I’m a lesbian. I’m a lesbian in a sorority. And no, I did not join to find girls to date. I joined for the same reason any other woman would—to find sisters, to grow as a woman, to develop my leadership skills, and of course to make my four years in college the most fulfilling they possibly could. I was out when I went through recruitment. I’ve had female formal dates. I’m not even the only non-straight woman in my chapter—and with one in twenty American adults identifying as LGBT, there’s probably someone in your chapter who isn’t straight, too. But I didn’t just join for the sisters on campus, I joined to be part of a national network of women who call my organization home, and call it home for life. And while this law might soon get shot down, just the fact that it passed at all worries me. What if I visited my organization’s headquarters with a girlfriend and we couldn’t find a hotel that would let us have a room together? What if, years from now, my wife and I attended conventions for our own respective sororities but couldn’t fill up our car once we crossed the Indiana state line because it went across the gas station clerk’s religious beliefs to serve a lesbian couple? What if I could never truly take advantage of all lifelong membership has to offer because of some stranger’s religious beliefs?

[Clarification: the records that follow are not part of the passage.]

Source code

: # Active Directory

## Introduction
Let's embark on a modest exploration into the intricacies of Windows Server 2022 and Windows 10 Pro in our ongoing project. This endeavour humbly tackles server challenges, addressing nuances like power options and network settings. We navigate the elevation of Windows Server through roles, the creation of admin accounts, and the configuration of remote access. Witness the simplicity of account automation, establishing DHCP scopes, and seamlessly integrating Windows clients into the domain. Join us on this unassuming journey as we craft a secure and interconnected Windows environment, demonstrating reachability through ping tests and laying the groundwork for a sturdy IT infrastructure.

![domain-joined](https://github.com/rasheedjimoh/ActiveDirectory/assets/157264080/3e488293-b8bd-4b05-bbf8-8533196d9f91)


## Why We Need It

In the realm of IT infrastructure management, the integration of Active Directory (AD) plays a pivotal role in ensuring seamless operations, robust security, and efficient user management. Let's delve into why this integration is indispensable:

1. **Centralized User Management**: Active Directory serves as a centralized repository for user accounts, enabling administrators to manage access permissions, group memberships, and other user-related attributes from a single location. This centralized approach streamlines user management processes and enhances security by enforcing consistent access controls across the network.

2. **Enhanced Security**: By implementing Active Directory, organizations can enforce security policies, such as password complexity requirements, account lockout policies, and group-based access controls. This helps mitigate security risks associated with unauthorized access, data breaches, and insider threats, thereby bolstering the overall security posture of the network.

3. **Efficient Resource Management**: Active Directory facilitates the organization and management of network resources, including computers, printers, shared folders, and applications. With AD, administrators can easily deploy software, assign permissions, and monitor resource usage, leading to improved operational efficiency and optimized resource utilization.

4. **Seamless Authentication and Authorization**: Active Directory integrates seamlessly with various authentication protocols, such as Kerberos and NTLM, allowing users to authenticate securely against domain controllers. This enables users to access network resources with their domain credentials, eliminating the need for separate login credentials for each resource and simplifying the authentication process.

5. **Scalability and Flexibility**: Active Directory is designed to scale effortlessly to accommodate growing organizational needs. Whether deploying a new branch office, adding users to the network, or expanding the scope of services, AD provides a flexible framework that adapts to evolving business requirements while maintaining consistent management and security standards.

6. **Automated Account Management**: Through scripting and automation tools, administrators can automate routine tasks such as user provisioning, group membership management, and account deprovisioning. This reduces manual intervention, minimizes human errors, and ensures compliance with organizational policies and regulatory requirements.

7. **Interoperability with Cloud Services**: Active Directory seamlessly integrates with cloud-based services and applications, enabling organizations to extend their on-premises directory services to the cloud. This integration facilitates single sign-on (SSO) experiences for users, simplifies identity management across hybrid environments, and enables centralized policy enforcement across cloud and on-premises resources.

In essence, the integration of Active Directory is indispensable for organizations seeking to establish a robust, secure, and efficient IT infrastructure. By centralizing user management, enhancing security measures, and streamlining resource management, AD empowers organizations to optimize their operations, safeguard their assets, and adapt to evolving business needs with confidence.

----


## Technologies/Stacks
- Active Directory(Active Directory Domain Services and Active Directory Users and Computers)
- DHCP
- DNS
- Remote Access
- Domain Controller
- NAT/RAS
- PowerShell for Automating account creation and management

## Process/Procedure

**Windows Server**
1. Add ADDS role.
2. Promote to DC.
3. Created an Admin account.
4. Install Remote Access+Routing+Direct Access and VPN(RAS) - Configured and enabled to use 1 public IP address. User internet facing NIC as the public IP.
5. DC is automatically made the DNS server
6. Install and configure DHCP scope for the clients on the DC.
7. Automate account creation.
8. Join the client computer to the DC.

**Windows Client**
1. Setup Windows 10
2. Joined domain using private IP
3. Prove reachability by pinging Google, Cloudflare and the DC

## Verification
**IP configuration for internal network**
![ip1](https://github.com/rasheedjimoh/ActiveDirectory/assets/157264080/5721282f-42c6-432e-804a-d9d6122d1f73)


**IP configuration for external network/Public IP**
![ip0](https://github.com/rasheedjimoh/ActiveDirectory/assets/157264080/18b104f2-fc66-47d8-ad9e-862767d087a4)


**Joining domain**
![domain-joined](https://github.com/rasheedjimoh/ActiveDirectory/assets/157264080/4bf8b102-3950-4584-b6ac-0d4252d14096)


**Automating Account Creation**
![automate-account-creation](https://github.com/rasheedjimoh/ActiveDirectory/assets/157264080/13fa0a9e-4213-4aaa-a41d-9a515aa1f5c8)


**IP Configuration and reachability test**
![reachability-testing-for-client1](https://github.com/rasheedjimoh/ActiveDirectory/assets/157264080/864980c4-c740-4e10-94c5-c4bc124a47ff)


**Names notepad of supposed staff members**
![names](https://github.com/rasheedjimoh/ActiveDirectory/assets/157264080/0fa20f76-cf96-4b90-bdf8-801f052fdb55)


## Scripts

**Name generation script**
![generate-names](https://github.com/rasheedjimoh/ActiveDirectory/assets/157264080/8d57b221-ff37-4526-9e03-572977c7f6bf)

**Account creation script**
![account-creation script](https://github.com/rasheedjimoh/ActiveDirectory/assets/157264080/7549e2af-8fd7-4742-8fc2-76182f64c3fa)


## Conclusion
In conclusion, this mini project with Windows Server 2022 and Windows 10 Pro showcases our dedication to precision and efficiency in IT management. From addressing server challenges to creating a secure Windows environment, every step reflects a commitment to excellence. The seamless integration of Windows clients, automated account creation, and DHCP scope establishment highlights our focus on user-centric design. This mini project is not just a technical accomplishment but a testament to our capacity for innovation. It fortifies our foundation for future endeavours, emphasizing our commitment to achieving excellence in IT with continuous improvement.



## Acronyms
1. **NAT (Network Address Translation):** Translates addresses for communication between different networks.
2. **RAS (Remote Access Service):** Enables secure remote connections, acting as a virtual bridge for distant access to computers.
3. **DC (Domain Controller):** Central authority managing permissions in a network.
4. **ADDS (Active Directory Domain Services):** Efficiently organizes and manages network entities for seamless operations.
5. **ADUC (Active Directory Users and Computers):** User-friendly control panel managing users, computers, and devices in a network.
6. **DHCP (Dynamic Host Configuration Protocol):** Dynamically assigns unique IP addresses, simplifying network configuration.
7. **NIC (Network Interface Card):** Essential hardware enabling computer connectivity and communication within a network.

I spent eighteen years of my life hiding who I really was from everyone around me, out of fear that I wouldn’t be accepted. And they were a very lonely, very scary eighteen years. In my sorority, I found acceptance and love from each and every one of my sisters—and that’s what being Greek is about, more than anything else. And even if the organizations headquartered in Indiana don’t support this law, staying silent is essentially accepting it. Now more than ever, fraternities and sororities need to speak up against discrimination, even if it’s not happening within their own chapters or the schools that host them. Greek life is about creating the leaders of tomorrow—who, for my own sake and the sake of every LGBT member of Greek life out there, can stand up to Indiana and Governor Mike Pence for creating an environment in which bigotry is permissible. But for as long as this law is on the books, I won’t be visiting my organization’s headquarters, and I implore every Greek, collegian or alum, to stand on the right side of history and stand with their LGBT brothers and sisters.